As long as intimate violence remains a private matter, society cannot effectively intervene to combat it. Take, for example, the case of Albana Dedaj. Even though her husband already had to go to prison once for abuse, she was not offered any help from the authorities to protect her from him. After he was released again, he ran into her one day, grabbed her, poured gasoline over her and himself, and then tried to set them on fire with a lighter. Dedaj narrowly escaped and went to work. Her co-workers wondered where the gasoline smell was coming from, but she couldn’t bring herself to tell them what had just happened. She fled to the restroom and put on her work clothes, but the smell didn’t dissipate. In desperation, she went to the outhouse and called the emergency number, but the police refused to pick her up. ‘We are not a cab service, we are the police,’ the man on the other end of the line replied. ‘If you get a chance, take a cab or a bus to the police station.’

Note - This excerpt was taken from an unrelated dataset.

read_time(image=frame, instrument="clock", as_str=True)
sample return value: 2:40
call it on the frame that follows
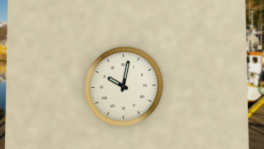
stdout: 10:02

Things worked out for Dedaj, but her story is indicative of the lack of help and support for women who are victims of intimate violence. Hence why Young Volunteers, with support from The Action Fund, campaigned against intimate violence last spring. Campaigners held demonstrations against femicide and distributed information in both urban and rural areas about where women can actually go for support if they are experiencing intimate violence.
The Action Fund is proud to support Young Volunteers. Femicide is a large-scale problem that is far from limited to Albania. In the Netherlands, a woman is murdered every eight days, according to the NGO WOMEN Inc. More than half of the perpetrators are the presumed (ex-)partner. This has to change, and now!